FAZİLET

الفضيلة

İnsanın iyilik yapmasını ve kötülükten uzak durmasını sağlayan ruhî yetenekler için kullanılan bir ahlâk terimi.

Fazilet kelimesinin türetildiği fazl kelimesi masdar olarak “artmak, fazlalaşmak, üstün olmak”, isim olarak ise “eksikliğin (naks) zıddı, artık, fazlalık, ihsan” gibi mânalara gelir (bk. FAZL). Klasik sözlüklerde fazlın ileri derecesine fazilet dendiği belirtilmiştir (Lisânü’l-ǾArab, “fżl”


md.; Fîrûzâbâdî, el-Ķāmûsü’t-muĥîŧ, “fżl” md.; Tâcü’l-Ǿarûs, “fżl” md.).

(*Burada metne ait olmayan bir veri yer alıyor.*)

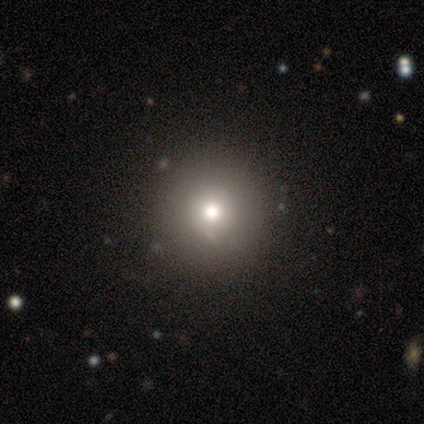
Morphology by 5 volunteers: This is clearly a smooth galaxy (80%). How rounded: clearly round (100%). Merging: likely none (75%).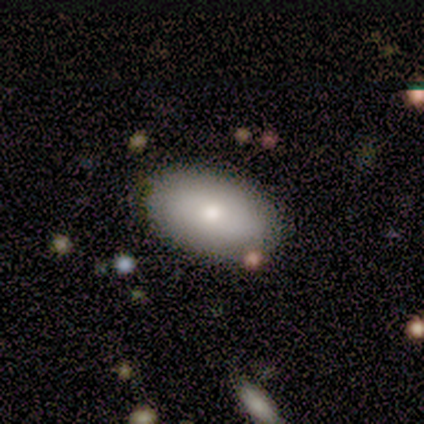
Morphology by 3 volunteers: A featured or disk galaxy (67%) with no bar (100%), no spiral arms (100%) and a moderate central bulge (100%).

Vote fractions:
- Smooth or featured? featured or disk: 67% / smooth: 33% / star or artifact: 0%
- Edge-on disk? no: 100% / yes: 0%
- Bar? no: 100% / strong: 0% / weak: 0%
- Spiral arms? no: 100% / yes: 0%
- Bulge size? moderate: 100% / dominant: 0% / large: 0% / small: 0% / none: 0%
- Merging? none: 100% / minor disturbance: 0% / major disturbance: 0% / merger: 0%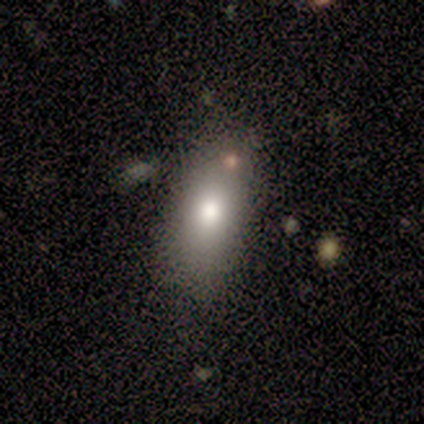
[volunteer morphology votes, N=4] Q: Smooth or featured?
A: smooth (100%)
Q: How rounded?
A: in between (75%); runner-up: cigar-shaped (25%)
Q: Merging?
A: none (100%)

Râgıb el-İsfahânî, felsefe kültürünün geliştirdiği anlayışın etkisiyle fazilet terimini “insanın başkalarından üstün ve imtiyazlı olmasını sağlayan durum, kişiyi mutluluğa götüren şey” diye tarif etmiş ve bunun zıddına rezîlet denildiğini belirtmiştir (eź-ŹerîǾa, s. 132).

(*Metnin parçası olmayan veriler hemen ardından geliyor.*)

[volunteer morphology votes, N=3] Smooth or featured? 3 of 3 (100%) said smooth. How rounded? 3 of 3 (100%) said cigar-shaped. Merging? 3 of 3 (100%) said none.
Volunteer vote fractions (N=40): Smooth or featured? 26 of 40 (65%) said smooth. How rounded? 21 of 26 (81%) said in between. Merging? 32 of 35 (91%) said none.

Fazilet kavramının bir terim olarak ahlâk literatüründe sonradan kazandığı kapsamlı mânalar âyet ve hadislerde geçmemekle birlikte birçok âyet ve hadiste çeşitli ahlâkî faziletlere geniş şekilde yer verilmiştir. Kur’ân-ı Kerîm’in genelinde adalet, itidal, hoşgörü, doğruluk ve dürüstlük, azim ve sebat, ülfet, kardeşlik ve dostluk, sevgi ve dayanışma, barışçılık, cömertlik, tövbe, tevekkül, kanaatkârlık, itaat ve teslimiyet, hikmet, hayırda yarışma, güler yüzlülük, ölçü ve tartıda dürüst davranma, selamlaşma, ağırbaşlılık, cesaret ve kahramanlık gibi birçok faziletli tutum ve davranış üzerinde durulmuştur. Ayrıca bazı âyetlerde özellikle faziletlerin işlendiği görülür. Meselâ Âl-i İmrân sûresinde (3/133-135) Kur’an’ın temel fazilet olarak ısrarla vurguladığı takvaya sahip olanlardan bahsedilirken bunların başlıca nitelikleri şöyle sıralanır: Bollukta da darlıkta da mallarını Allah için harcarlar, öfkelerine hâkim olurlar, insanları bağışlarlar, kötülükte ısrar etmezler. Bu âyetlerde cömertlik, hilim, affetme ve tövbe erdemlerinin yer aldığı görülür. Bakara sûresinin bir âyetinde (2/177) Kur’an’ın diğer bir temel ahlâk kavramı olan birrin kapsamı içinde iman. ibadet ve hayır severlik konuları yanında ahde vefa, sabır, metanet doğruluk ve takvâ faziletlerine işaret edilir.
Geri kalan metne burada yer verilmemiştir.